Immagine di Milo Manara, tratta da Facebook.

No Global è la denominazione che viene assegnata dai giornali mainstream. Un NO preponderante a quel fenomeno storico che influenzerà gli anni successivi, ovvero la globalizzazione. Il NO non indica l’essere contrari ad un mondo sempre più collegato e globalizzato, ma vuol significare il rifiuto delle decisioni prese dai Grandi della Terra contro la maggioranza della popolazione globale che doveva restare inerme.  

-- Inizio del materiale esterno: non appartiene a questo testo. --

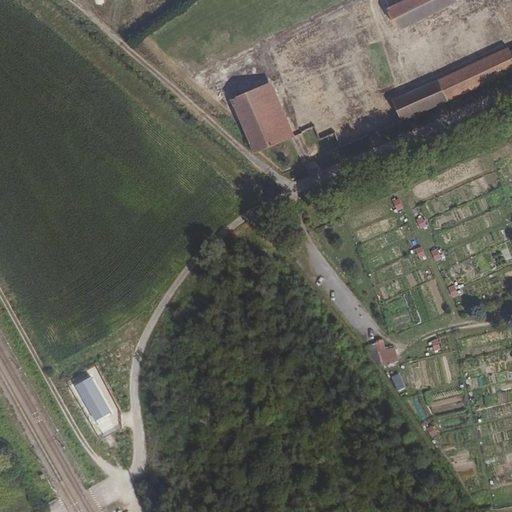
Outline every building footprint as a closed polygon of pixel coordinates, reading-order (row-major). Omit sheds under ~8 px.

Sarebbe meglio, infatti, indicare i no global come movimento altermondista, ovvero per un’altra globalizzazione. Una globalizzazione che si basi sulla vera giustizia sociale, su un mondo ecologico e sul crollo della cosiddetta guerra infinita, ovvero quella tensione continua che è stata la protagonista delle relazioni internazionali dall’11 settembre 2001 in poi.

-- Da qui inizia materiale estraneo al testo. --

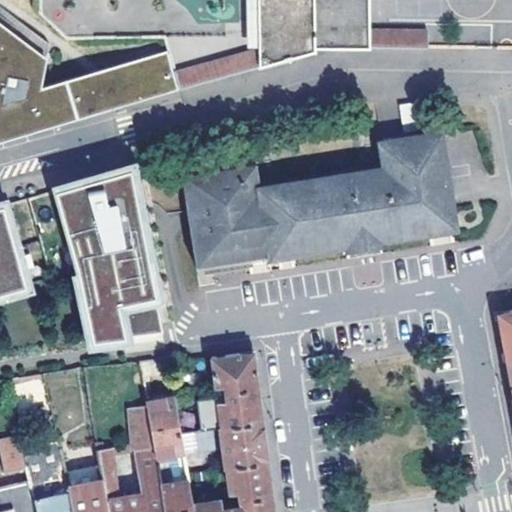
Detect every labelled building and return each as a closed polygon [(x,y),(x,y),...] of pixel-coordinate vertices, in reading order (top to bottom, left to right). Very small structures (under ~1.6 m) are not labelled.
[(255,0),(256,11),(163,36),(167,51),(177,86),(178,88),(315,50),(315,45),(314,0),(255,0)] [(367,30),(366,0),(314,0),(315,45),(368,45),(367,30)] [(45,52),(0,16),(0,118),(35,108),(39,88),(45,52)] [(368,45),(428,47),(428,31),(367,30),(368,45)] [(167,51),(101,70),(130,80),(158,72),(164,90),(177,86),(167,51)] [(101,70),(39,88),(35,108),(0,118),(0,139),(24,133),(178,88),(177,86),(164,90),(158,72),(130,80),(101,70)] [(455,226),(440,134),(385,143),(389,169),(262,189),(272,255),(357,242),(436,229),(455,226)] [(262,189),(258,163),(183,175),(199,266),(272,255),(262,189)] [(156,292),(130,165),(109,170),(75,180),(55,185),(77,261),(94,335),(125,332),(118,300),(156,292)] [(0,202),(0,288),(24,281),(2,202),(0,202)] [(511,309),(497,313),(507,366),(511,364),(511,309)] [(225,385),(226,393),(258,389),(253,351),(211,358),(215,387),(225,385)] [(224,428),(263,422),(258,389),(226,393),(228,400),(222,401),(220,403),(224,428)] [(164,511),(161,484),(156,456),(148,402),(148,396),(141,398),(142,406),(133,408),(145,493),(123,497),(116,447),(99,449),(102,466),(104,476),(110,511),(164,511)] [(183,434),(177,397),(148,402),(156,456),(186,450),(183,434)] [(217,428),(215,399),(198,400),(200,429),(217,428)] [(269,461),(263,422),(224,428),(195,432),(199,452),(224,448),(227,468),(228,468),(269,461)] [(195,432),(183,434),(186,450),(187,455),(199,452),(195,432)] [(3,439),(9,469),(29,464),(24,447),(22,435),(3,439)] [(40,470),(66,464),(61,439),(24,447),(29,464),(34,487),(43,484),(40,470)] [(269,461),(228,468),(232,492),(237,496),(241,496),(242,504),(273,496),(269,461)] [(0,507),(37,498),(34,487),(29,464),(9,469),(0,471),(0,507)] [(70,486),(71,492),(75,511),(110,511),(104,476),(102,466),(68,473),(70,486)] [(191,479),(161,484),(164,511),(195,511),(195,507),(191,479)] [(46,492),(43,484),(34,487),(37,498),(37,500),(71,492),(70,486),(46,492)] [(40,511),(75,511),(71,492),(37,500),(40,511)] [(275,511),(273,496),(242,504),(243,510),(233,511),(275,511)] [(195,507),(195,511),(233,511),(230,511),(224,511),(224,507),(220,503),(195,507)]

Il popolo di Genova ha visto tra le sue file sia i cattolici che i centri sociali, sia gli scout che i sindacati, sia i gruppi disobbedienti che i movimenti ecologisti. Gli altermondisti erano un gruppo eterogeneo, composto da differenti schieramenti e da migliaia di persone che hanno lottato contro l’espansione di un modello di globalizzazione ingiusto ed iniquo.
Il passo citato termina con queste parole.